[Data records]
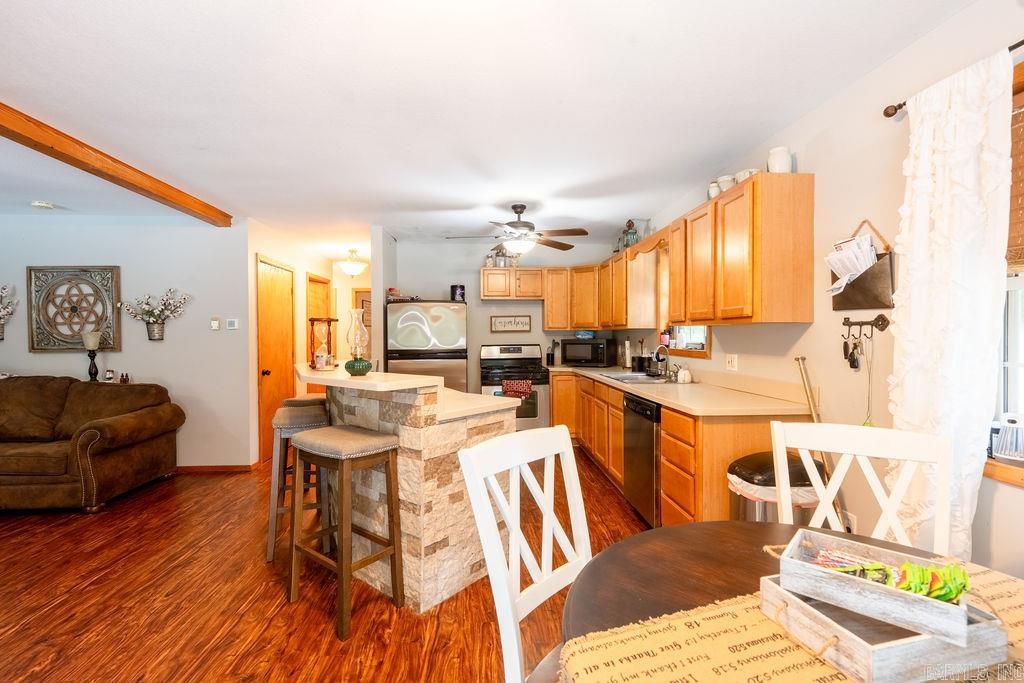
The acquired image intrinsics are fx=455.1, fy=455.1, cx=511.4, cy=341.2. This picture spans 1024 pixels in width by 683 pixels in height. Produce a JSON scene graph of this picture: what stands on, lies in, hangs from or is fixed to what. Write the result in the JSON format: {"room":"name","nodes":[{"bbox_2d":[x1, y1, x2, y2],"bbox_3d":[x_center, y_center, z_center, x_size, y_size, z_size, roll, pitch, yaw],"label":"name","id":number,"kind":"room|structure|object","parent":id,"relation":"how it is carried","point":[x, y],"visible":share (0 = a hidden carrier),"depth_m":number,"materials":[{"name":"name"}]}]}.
{"room":"kitchen","nodes":[
{"label":"kitchen","id":0,"kind":"room"},
{"bbox_2d":[82,331,100,380],"bbox_3d":[-3.851,0.150,4.175,0.127,0.474,0.127,0,1,-4],"label":"candle holder","id":1,"kind":"object","parent":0,"point":[93,365],"visible":0.91,"depth_m":4.15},
{"bbox_2d":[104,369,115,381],"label":"jar","id":2,"kind":"object","parent":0,"point":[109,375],"visible":0.98,"depth_m":4.16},
{"bbox_2d":[0,215,248,471],"bbox_3d":[-4.761,0.043,4.369,4.174,2.438,0.125,0,1,-4],"label":"left wall","id":3,"kind":"structure","parent":0,"point":[21,363],"depth_m":4.37,"materials":[{"name":"paint"}]},
{"bbox_2d":[0,282,18,339],"bbox_3d":[-4.807,-0.269,4.169,0.564,0.537,0.228,0,1,-4],"label":"wall planter","id":4,"kind":"object","parent":3,"relation":"attached to","point":[9,311],"visible":1,"depth_m":4.20,"materials":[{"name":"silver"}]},
{"bbox_2d":[26,265,120,352],"bbox_3d":[-4.100,-0.297,4.266,0.771,0.810,0.051,0,1,-4],"label":"wall art","id":5,"kind":"object","parent":3,"relation":"attached to","point":[91,321],"visible":0.99,"depth_m":4.26,"materials":[{"name":"brown"}]},
{"bbox_2d":[121,288,191,340],"bbox_3d":[-3.340,-0.252,4.285,0.616,0.483,0.260,0,1,-4],"label":"flower vase","id":6,"kind":"object","parent":3,"relation":"attached to","point":[153,323],"visible":0.99,"depth_m":4.26,"materials":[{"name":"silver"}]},
{"bbox_2d":[177,464,253,473],"bbox_3d":[-4.008,1.225,4.286,2.904,0.074,0.019,0,1,-4],"label":"baseboard","id":7,"kind":"structure","parent":3,"relation":"attached to","point":[229,468],"depth_m":4.37,"materials":[{"name":"brown wood"}]},
{"bbox_2d":[210,317,220,329],"bbox_3d":[-2.825,-0.172,4.333,0.073,0.114,0.022,0,1,-4],"label":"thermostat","id":8,"kind":"object","parent":3,"relation":"attached to","point":[215,323],"visible":0.98,"depth_m":4.33,"materials":[{"name":"white"}]},
{"bbox_2d":[226,318,238,329],"bbox_3d":[-2.704,-0.168,4.404,0.125,0.096,0.029,0,1,-4],"label":"thermostat","id":9,"kind":"object","parent":3,"relation":"attached to","point":[231,321],"visible":0.99,"depth_m":4.39,"materials":[{"name":"white plastic"}]},
{"bbox_2d":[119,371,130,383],"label":"bottles","id":10,"kind":"object","parent":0,"point":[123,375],"visible":0.97,"depth_m":4.16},
{"bbox_2d":[244,218,331,463],"bbox_3d":[-2.747,0.000,5.759,0.129,2.475,2.392,0,1,-4],"label":"hallway wall","id":11,"kind":"structure","parent":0,"point":[253,251],"depth_m":5.36,"materials":[{"name":"beige paint"}]},
{"bbox_2d":[255,254,293,460],"bbox_3d":[-2.542,0.193,5.027,0.111,2.094,0.855,0,1,-4],"label":"wooden door","id":12,"kind":"structure","parent":11,"relation":"in","point":[273,393],"depth_m":4.92,"materials":[{"name":"brown wood"}]},
{"bbox_2d":[307,273,331,393],"bbox_3d":[-2.698,0.172,6.376,0.126,2.115,0.851,0,1,-4],"label":"hallway door","id":13,"kind":"structure","parent":11,"relation":"in","point":[317,283],"depth_m":6.37,"materials":[{"name":"brown wood"}]},
{"bbox_2d":[0,443,653,682],"bbox_3d":[-1.940,1.301,2.712,7.401,0.065,9.408,0,1,-4],"label":"floor","id":14,"kind":"structure","parent":0,"point":[273,590],"depth_m":2.25,"materials":[{"name":"brown wood"}]},
{"bbox_2d":[0,375,185,513],"bbox_3d":[-4.064,0.781,3.694,2.163,0.964,1.002,0,1,-4],"label":"sofa","id":15,"kind":"object","parent":14,"relation":"on","point":[115,429],"visible":0.99,"depth_m":3.63,"materials":[{"name":"brown"}]},
{"bbox_2d":[266,403,329,562],"bbox_3d":[-1.333,0.852,2.888,0.358,0.843,0.485,-1,1,-21],"label":"bar stool","id":16,"kind":"object","parent":14,"relation":"on","point":[271,518],"visible":0.69,"depth_m":2.70,"materials":[{"name":"wood"}]},
{"bbox_2d":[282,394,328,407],"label":"bar stool","id":17,"kind":"object","parent":14,"relation":"on","point":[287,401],"visible":0.15,"depth_m":3.54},
{"bbox_2d":[287,425,404,641],"bbox_3d":[-0.809,0.859,2.207,0.468,0.834,0.364,1,1,38],"label":"bar stool","id":18,"kind":"object","parent":14,"relation":"on","point":[341,462],"visible":0.99,"depth_m":2.14,"materials":[{"name":"brown wood"}]},
{"bbox_2d":[299,366,517,612],"bbox_3d":[-0.799,0.720,2.916,1.720,1.080,0.999,1,1,43],"label":"kitchen island","id":19,"kind":"object","parent":14,"relation":"on","point":[411,530],"visible":0.67,"depth_m":2.27,"materials":[{"name":"stone"}]},
{"bbox_2d":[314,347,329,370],"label":"candle jar","id":20,"kind":"object","parent":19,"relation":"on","point":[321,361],"visible":0.98,"depth_m":2.89,"materials":[{"name":"white glass"}]},
{"bbox_2d":[308,316,337,369],"bbox_3d":[-1.301,0.009,3.147,0.175,0.348,0.180,-1,1,-39],"label":"hourglass","id":21,"kind":"object","parent":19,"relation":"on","point":[329,319],"visible":0.92,"depth_m":3.09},
{"bbox_2d":[343,309,371,374],"bbox_3d":[-0.888,0.005,2.628,0.157,0.365,0.158,-1,1,-45],"label":"oil lamp","id":22,"kind":"object","parent":19,"relation":"on","point":[359,363],"visible":1,"depth_m":2.59,"materials":[{"name":"glass"}]},
{"bbox_2d":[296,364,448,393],"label":"bar countertop","id":23,"kind":"structure","parent":19,"relation":"on","point":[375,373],"depth_m":2.32,"materials":[{"name":"beige"}]},
{"bbox_2d":[386,301,467,392],"bbox_3d":[-0.943,0.373,5.270,0.835,1.649,0.808,0,1,-4],"label":"refrigerator","id":24,"kind":"object","parent":14,"relation":"on","point":[437,309],"visible":0.62,"depth_m":4.93,"materials":[{"name":"silver metal"}]},
{"bbox_2d":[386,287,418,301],"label":"basket","id":25,"kind":"object","parent":24,"relation":"on","point":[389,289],"visible":0.81,"depth_m":5.18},
{"bbox_2d":[450,284,465,300],"bbox_3d":[-0.633,-0.566,5.362,0.167,0.202,0.164,0,1,-4],"label":"black container","id":26,"kind":"object","parent":24,"relation":"on","point":[455,289],"visible":0.91,"depth_m":5.30,"materials":[{"name":"black"}]},
{"bbox_2d":[478,344,549,430],"bbox_3d":[0.030,0.628,5.392,0.751,1.183,0.706,0,1,-4],"label":"stove","id":27,"kind":"object","parent":14,"relation":"on","point":[497,361],"visible":0.65,"depth_m":5.15,"materials":[{"name":"metal"}]},
{"bbox_2d":[501,378,532,397],"bbox_3d":[0.063,0.538,5.082,0.333,0.208,0.057,0,1,-4],"label":"dish towel","id":28,"kind":"object","parent":27,"relation":"hanging from","point":[528,385],"visible":0.89,"depth_m":5.06,"materials":[{"name":"red fabric"}]},
{"bbox_2d":[457,425,592,682],"bbox_3d":[0.215,0.787,1.143,0.543,1.032,0.473,1,1,43],"label":"dining chair","id":29,"kind":"object","parent":14,"relation":"on","point":[489,560],"visible":0.87,"depth_m":1.24,"materials":[{"name":"white wood"}]},
{"bbox_2d":[545,369,810,527],"bbox_3d":[0.993,0.770,3.871,0.766,0.896,3.480,0,1,-4],"label":"base cabinet","id":30,"kind":"object","parent":14,"relation":"on","point":[620,435],"visible":0.36,"depth_m":2.69,"materials":[{"name":"brown wood"}]},
{"bbox_2d":[622,392,661,526],"bbox_3d":[1.143,0.816,3.140,0.631,0.861,0.585,0,1,-4],"label":"dishwasher","id":31,"kind":"object","parent":30,"relation":"in","point":[648,462],"visible":0.42,"depth_m":3.02,"materials":[{"name":"metal"}]},
{"bbox_2d":[546,363,813,416],"bbox_3d":[1.026,0.306,3.892,0.742,0.125,3.264,0,1,-4],"label":"countertop","id":32,"kind":"structure","parent":30,"relation":"on","point":[644,391],"depth_m":2.83,"materials":[{"name":"beige laminate"}]},
{"bbox_2d":[546,340,557,365],"bbox_3d":[0.497,0.133,5.710,0.132,0.318,0.114,0,1,-4],"label":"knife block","id":33,"kind":"object","parent":32,"relation":"on","point":[552,357],"visible":0.98,"depth_m":5.67,"materials":[{"name":"black"}]},
{"bbox_2d":[560,337,616,366],"bbox_3d":[0.914,0.128,5.457,0.549,0.329,0.418,0,1,30],"label":"microwave","id":34,"kind":"object","parent":32,"relation":"on","point":[594,355],"visible":0.99,"depth_m":5.30,"materials":[{"name":"black metal"}]},
{"bbox_2d":[574,329,594,338],"bbox_3d":[0.883,-0.089,5.496,0.248,0.102,0.215,0,2,27],"label":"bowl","id":35,"kind":"object","parent":34,"relation":"on","point":[580,335],"visible":0.98,"depth_m":5.42,"materials":[{"name":"blue"}]},
{"bbox_2d":[622,338,632,368],"bbox_3d":[1.255,0.130,4.905,0.149,0.345,0.156,0,1,-4],"label":"paper towel roll","id":36,"kind":"object","parent":32,"relation":"on","point":[628,355],"visible":0.97,"depth_m":4.87,"materials":[{"name":"paper"}]},
{"bbox_2d":[603,371,673,383],"bbox_3d":[1.121,0.393,4.033,0.493,0.164,0.723,0,1,-4],"label":"sink","id":37,"kind":"object","parent":32,"relation":"in","point":[630,377],"visible":0.56,"depth_m":4.07,"materials":[{"name":"silver metal"}]},
{"bbox_2d":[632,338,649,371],"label":"utensil holder","id":38,"kind":"object","parent":32,"relation":"on","point":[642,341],"visible":0.94,"depth_m":4.50,"materials":[{"name":"black plastic"}]},
{"bbox_2d":[653,344,670,377],"bbox_3d":[1.310,0.173,3.973,0.187,0.279,0.145,0,1,-4],"label":"faucet","id":39,"kind":"object","parent":32,"relation":"on","point":[658,353],"visible":0.99,"depth_m":3.97,"materials":[{"name":"silver metal"}]},
{"bbox_2d":[677,367,692,383],"bbox_3d":[1.363,0.264,3.601,0.104,0.112,0.127,0,1,-4],"label":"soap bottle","id":40,"kind":"object","parent":32,"relation":"on","point":[682,373],"visible":1,"depth_m":3.57,"materials":[{"name":"white"}]},
{"bbox_2d":[727,451,824,524],"bbox_3d":[1.250,0.901,2.148,0.422,0.710,0.364,0,1,-4],"label":"trash can","id":41,"kind":"object","parent":14,"relation":"on","point":[752,482],"visible":0.35,"depth_m":2.05,"materials":[{"name":"metal"}]},
{"bbox_2d":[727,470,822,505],"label":"trash bag","id":42,"kind":"object","parent":41,"relation":"in","point":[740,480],"visible":0.22,"depth_m":2.12,"materials":[{"name":"white plastic"}]},
{"bbox_2d":[555,519,1023,682],"bbox_3d":[0.638,0.900,0.833,1.093,0.733,1.098,0,1,-4],"label":"dining table","id":43,"kind":"object","parent":14,"relation":"on","point":[692,590],"visible":0.44,"depth_m":1.01,"materials":[{"name":"brown wood"}]},
{"bbox_2d":[561,558,1023,682],"bbox_3d":[0.632,0.596,0.759,1.036,0.139,0.399,-1,1,-21],"label":"table runner","id":44,"kind":"object","parent":43,"relation":"on","point":[988,582],"visible":0.49,"depth_m":0.75,"materials":[{"name":"fabric"}]},
{"bbox_2d":[763,571,1009,682],"bbox_3d":[0.632,0.479,0.798,0.313,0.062,0.212,0,1,-17],"label":"wooden tray","id":45,"kind":"object","parent":44,"relation":"on","point":[872,658],"visible":0.64,"depth_m":0.72,"materials":[{"name":"wood"}]},
{"bbox_2d":[777,528,968,643],"bbox_3d":[0.669,0.443,0.848,0.282,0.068,0.164,1,1,42],"label":"wooden tray","id":46,"kind":"object","parent":45,"relation":"on","point":[832,574],"visible":0.83,"depth_m":0.81,"materials":[{"name":"wood"}]},
{"bbox_2d":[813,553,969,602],"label":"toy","id":47,"kind":"object","parent":46,"relation":"in","point":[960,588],"visible":0.71,"depth_m":0.80,"materials":[{"name":"green"}]},
{"bbox_2d":[766,420,952,556],"bbox_3d":[0.938,0.767,1.223,0.453,1.003,0.519,0,2,26],"label":"dining chair","id":48,"kind":"object","parent":14,"relation":"on","point":[834,486],"visible":0.47,"depth_m":1.37,"materials":[{"name":"white wood"}]},
{"bbox_2d":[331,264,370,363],"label":"hallway end wall","id":49,"kind":"structure","parent":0,"point":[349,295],"depth_m":7.03,"materials":[{"name":"beige paint"}]},
{"bbox_2d":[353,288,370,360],"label":"hallway door","id":50,"kind":"structure","parent":49,"relation":"in","point":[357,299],"depth_m":7.11,"materials":[{"name":"brown wood"}]},
{"bbox_2d":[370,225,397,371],"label":"partition wall","id":51,"kind":"structure","parent":0,"point":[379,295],"depth_m":4.81,"materials":[{"name":"white paint"}]},
{"bbox_2d":[0,0,974,256],"bbox_3d":[-1.890,-1.223,2.860,7.010,0.100,9.112,0,1,-4],"label":"ceiling","id":52,"kind":"structure","parent":0,"point":[471,196],"depth_m":2.18,"materials":[{"name":"white paint"}]},
{"bbox_2d":[31,200,56,209],"bbox_3d":[-3.976,-1.153,3.869,0.144,0.042,0.143,0,1,-4],"label":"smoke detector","id":53,"kind":"object","parent":52,"relation":"attached to","point":[39,204],"visible":0.99,"depth_m":3.83,"materials":[{"name":"white"}]},
{"bbox_2d":[0,100,235,226],"bbox_3d":[-2.690,-1.093,1.430,0.153,0.099,6.037,0,1,-4],"label":"ceiling beam","id":54,"kind":"structure","parent":52,"relation":"attached to","point":[163,198],"depth_m":2.82,"materials":[{"name":"brown wood"}]},
{"bbox_2d":[335,248,367,276],"bbox_3d":[-2.108,-1.043,6.036,0.398,0.352,0.395,0,1,-4],"label":"ceiling light","id":55,"kind":"object","parent":52,"relation":"attached to","point":[349,265],"visible":1,"depth_m":5.95,"materials":[{"name":"white glass"}]},
{"bbox_2d":[446,203,589,254],"bbox_3d":[0.056,-0.985,4.058,1.223,0.445,1.216,0,1,-4],"label":"ceiling fan","id":56,"kind":"object","parent":52,"relation":"hanging from","point":[520,212],"visible":0.99,"depth_m":3.97,"materials":[{"name":"metal"}]},
{"bbox_2d":[386,236,617,392],"bbox_3d":[-0.097,-0.008,5.791,2.839,2.462,0.122,0,1,-4],"label":"kitchen back wall","id":57,"kind":"structure","parent":0,"point":[477,265],"depth_m":5.70,"materials":[{"name":"paint"}]},
{"bbox_2d":[490,315,531,332],"bbox_3d":[-0.010,-0.221,5.669,0.504,0.211,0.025,0,1,-4],"label":"wall sign","id":58,"kind":"object","parent":57,"relation":"attached to","point":[499,325],"visible":0.99,"depth_m":5.66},
{"bbox_2d":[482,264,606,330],"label":"upper cabinet","id":59,"kind":"object","parent":57,"relation":"attached to","point":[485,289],"visible":0.87,"depth_m":5.44,"materials":[{"name":"brown wood"}]},
{"bbox_2d":[486,247,516,267],"bbox_3d":[-0.135,-1.022,5.538,0.316,0.249,0.139,0,1,-4],"label":"glass jar","id":60,"kind":"object","parent":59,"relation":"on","point":[495,265],"visible":0.73,"depth_m":5.50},
{"bbox_2d":[613,1,1023,581],"bbox_3d":[1.642,0.016,2.145,0.136,2.467,7.936,0,1,-4],"label":"right wall","id":61,"kind":"structure","parent":0,"point":[824,110],"depth_m":2.09,"materials":[{"name":"paint"}]},
{"bbox_2d":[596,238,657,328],"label":"upper cabinet","id":62,"kind":"object","parent":61,"relation":"attached to","point":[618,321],"visible":0.83,"depth_m":4.46,"materials":[{"name":"brown wood"}]},
{"bbox_2d":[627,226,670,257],"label":"window valance","id":63,"kind":"object","parent":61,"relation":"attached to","point":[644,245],"visible":0.7,"depth_m":3.81,"materials":[{"name":"brown wood"}]},
{"bbox_2d":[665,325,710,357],"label":"kitchen window","id":64,"kind":"structure","parent":61,"relation":"in","point":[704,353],"depth_m":3.93,"materials":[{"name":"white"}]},
{"bbox_2d":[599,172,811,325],"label":"upper cabinet","id":65,"kind":"object","parent":61,"relation":"attached to","point":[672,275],"visible":0.98,"depth_m":2.54,"materials":[{"name":"brown wood"}]},
{"bbox_2d":[620,219,639,249],"bbox_3d":[1.190,-1.068,4.590,0.171,0.335,0.175,0,1,-4],"label":"glass jar","id":66,"kind":"object","parent":65,"relation":"on","point":[630,226],"visible":0.77,"depth_m":4.55,"materials":[{"name":"glass"}]},
{"bbox_2d":[707,181,720,198],"bbox_3d":[1.346,-0.977,3.013,0.091,0.136,0.091,0,1,-4],"label":"jar","id":67,"kind":"object","parent":65,"relation":"on","point":[716,192],"visible":0.62,"depth_m":2.98,"materials":[{"name":"white ceramic"}]},
{"bbox_2d":[716,175,734,192],"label":"jar","id":68,"kind":"object","parent":65,"relation":"on","point":[724,188],"visible":0.66,"depth_m":2.83,"materials":[{"name":"white ceramic"}]},
{"bbox_2d":[734,168,759,183],"bbox_3d":[1.373,-0.940,2.658,0.130,0.089,0.132,0,1,-4],"label":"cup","id":69,"kind":"object","parent":65,"relation":"on","point":[748,172],"visible":0.54,"depth_m":2.62,"materials":[{"name":"white ceramic"}]},
{"bbox_2d":[767,146,792,172],"bbox_3d":[1.450,-0.960,2.474,0.123,0.159,0.124,0,1,-4],"label":"white jar","id":70,"kind":"object","parent":65,"relation":"on","point":[778,164],"visible":0.81,"depth_m":2.43,"materials":[{"name":"white ceramic"}]},
{"bbox_2d":[725,353,737,370],"bbox_3d":[1.506,0.140,3.131,0.012,0.116,0.115,0,1,-4],"label":"wall outlet","id":71,"kind":"object","parent":61,"relation":"attached to","point":[732,359],"visible":0.97,"depth_m":3.12,"materials":[{"name":"white plastic"}]},
{"bbox_2d":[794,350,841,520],"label":"broom","id":72,"kind":"object","parent":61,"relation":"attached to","point":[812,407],"visible":0.53,"depth_m":2.24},
{"bbox_2d":[840,509,857,532],"bbox_3d":[1.566,0.856,2.125,0.011,0.121,0.077,0,1,-4],"label":"wall socket","id":73,"kind":"object","parent":61,"relation":"attached to","point":[850,524],"visible":0.53,"depth_m":2.11,"materials":[{"name":"white plastic"}]},
{"bbox_2d":[830,220,896,310],"bbox_3d":[1.571,-0.348,2.067,0.112,0.399,0.311,0,1,-4],"label":"organizer","id":74,"kind":"object","parent":61,"relation":"attached to","point":[890,263],"visible":0.68,"depth_m":2.02,"materials":[{"name":"brown"}]},
{"bbox_2d":[825,234,879,294],"bbox_3d":[1.548,-0.349,2.094,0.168,0.263,0.206,0,1,-4],"label":"paper stack","id":75,"kind":"object","parent":74,"relation":"in","point":[840,265],"visible":0.72,"depth_m":2.07,"materials":[{"name":"white paper"}]},
{"bbox_2d":[841,315,889,338],"bbox_3d":[1.582,-0.068,2.051,0.098,0.093,0.213,0,1,-4],"label":"key rack","id":76,"kind":"object","parent":61,"relation":"attached to","point":[882,319],"visible":0.98,"depth_m":2.04,"materials":[{"name":"metal"}]},
{"bbox_2d":[842,334,861,369],"bbox_3d":[1.599,0.043,2.139,0.053,0.158,0.068,0,1,-4],"label":"keys","id":77,"kind":"object","parent":76,"relation":"hanging from","point":[856,345],"visible":0.95,"depth_m":2.13,"materials":[{"name":"black"}]},
{"bbox_2d":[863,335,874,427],"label":"lanyard","id":78,"kind":"object","parent":76,"relation":"hanging from","point":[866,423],"visible":0.8,"depth_m":2.00,"materials":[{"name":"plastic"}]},
{"bbox_2d":[884,39,1023,117],"bbox_3d":[1.585,-0.896,0.953,0.116,0.050,1.751,0,1,-4],"label":"curtain rod","id":79,"kind":"object","parent":61,"relation":"attached to","point":[888,116],"visible":0.53,"depth_m":1.73,"materials":[{"name":"brown metal"}]},
{"bbox_2d":[887,47,1014,559],"bbox_3d":[1.483,0.037,1.587,0.120,1.886,0.427,0,1,-4],"label":"curtain","id":80,"kind":"object","parent":79,"relation":"hanging from","point":[970,90],"visible":0.81,"depth_m":1.53,"materials":[{"name":"white fabric"}]},
{"bbox_2d":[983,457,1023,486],"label":"window sill","id":81,"kind":"structure","parent":61,"relation":"attached to","point":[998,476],"depth_m":1.47,"materials":[{"name":"brown wood"}]},
{"bbox_2d":[987,56,1023,480],"bbox_3d":[1.707,-0.173,1.063,0.162,1.367,1.217,0,1,-4],"label":"window","id":82,"kind":"structure","parent":61,"relation":"in","point":[1022,363],"depth_m":1.51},
{"bbox_2d":[990,413,1023,461],"bbox_3d":[1.666,0.315,1.511,0.108,0.154,0.108,0,1,-4],"label":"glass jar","id":83,"kind":"object","parent":82,"relation":"on","point":[1010,423],"visible":1,"depth_m":1.50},
{"bbox_2d":[1006,98,1023,270],"bbox_3d":[1.710,-0.497,1.071,0.043,0.579,1.014,0,1,-4],"label":"woven blind","id":84,"kind":"object","parent":82,"relation":"attached to","point":[1022,208],"visible":0.72,"depth_m":1.50,"materials":[{"name":"brown wood"}]}
]}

[Task brief] A single number, please: how many lines in the data above contain the string "chair"?

[Response below] 2